━━━ EXTRACTED RECORDS ━━━

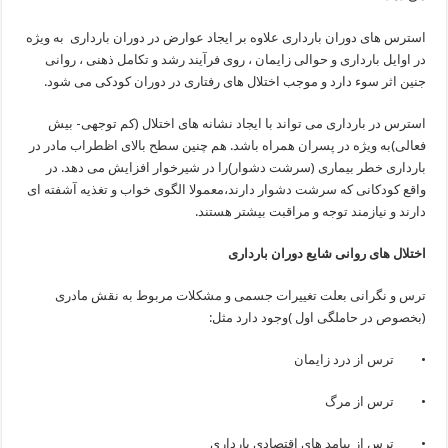
استرس های دوران بارداری علاوه بر ایجاد عوارض در دوران بارداری به ویژه
در اوایل بارداری و حوالی زایمان ، روی فرآیند رشد و تکامل ذهنی ، روانی
جنین اثر سوء دارد و موجب اختلال های رفتاری در دوران کودکی می شود.
استرس در بارداری می تواند با ایجاد نشانه های اختلال (کم توجهی- بیش
فعالی)به ویژه در پسران همراه باشد. هم چنین سطح بالای اظطراب مادر در
بارداری خطر بیماری (سرشت دشوار)را در شیرخوار افزایش می دهد. در
واقع کودکانی که سرشت دشوار دارند،معمولا الگوی خواب و تغذیه آشفته ای
دارند و نیازمند توجه و مراقبت بیشتر هستند.
اختلال های روانی شایع دوران بارداری
ترس و نگرانی بعلت تغییرات جسمی و مشکلات مربوط به نقش مادری
(بخصوص در حاملگی اول )وجود دارد مثل:
• ترس از درد زایمان
• ترس از مرگ
• ترس از پیامد های اقتصادی بارداری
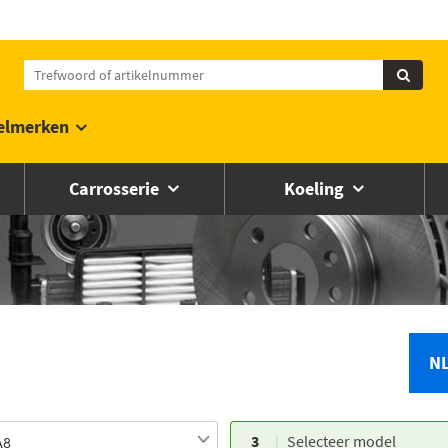
elmerken
Carrosserie
Koeling
N
3
Selecteer model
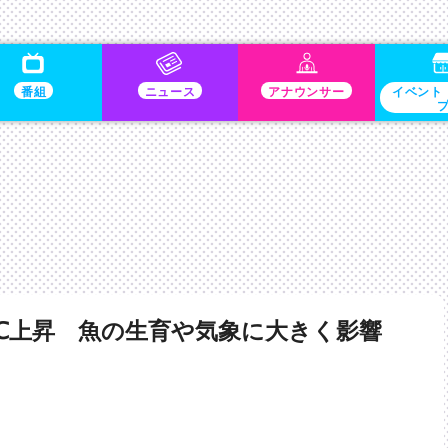
番組
ニュース
アナウンサー
イベント
℃上昇 魚の生育や気象に大きく影響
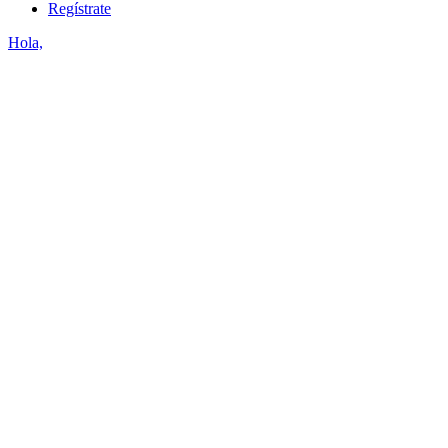
Regístrate
Hola,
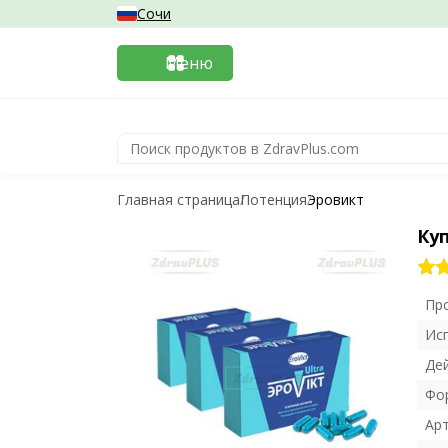
Сочи
Меню
Главная страница
Потенция
Эровикт
Ку
Пр
Ис
Де
Фо
Ар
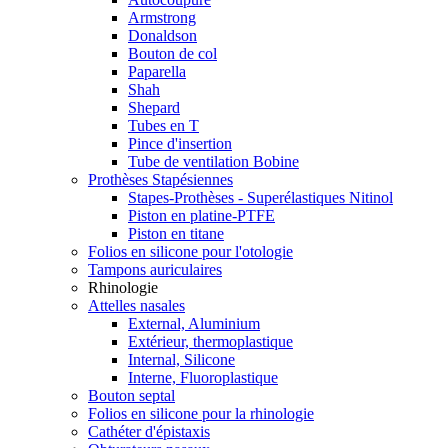
Armstrong
Donaldson
Bouton de col
Paparella
Shah
Shepard
Tubes en T
Pince d'insertion
Tube de ventilation Bobine
Prothèses Stapésiennes
Stapes-Prothèses - Superélastiques Nitinol
Piston en platine-PTFE
Piston en titane
Folios en silicone pour l'otologie
Tampons auriculaires
Rhinologie
Attelles nasales
External, Aluminium
Extérieur, thermoplastique
Internal, Silicone
Interne, Fluoroplastique
Bouton septal
Folios en silicone pour la rhinologie
Cathéter d'épistaxis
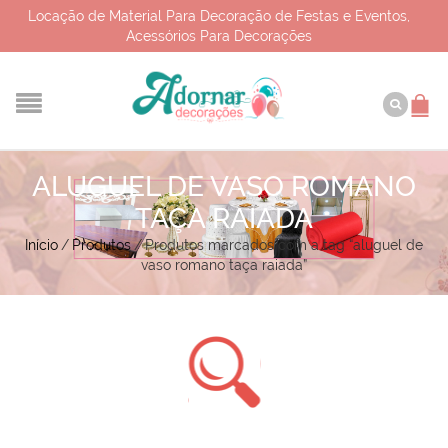
Locação de Material Para Decoração de Festas e Eventos,
Acessórios Para Decorações
ALUGUEL DE VASO ROMANO
TAÇA RAIADA
Início
/
Produtos
/
Produtos marcados com a tag “aluguel de
vaso romano taça raiada”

━━━

EXERCISE PROMPT = Make a copy of each line in the records above that has the word "Para".

SOLUTION TO THIS TASK =
Locação de Material Para Decoração de Festas e Eventos,
Acessórios Para Decorações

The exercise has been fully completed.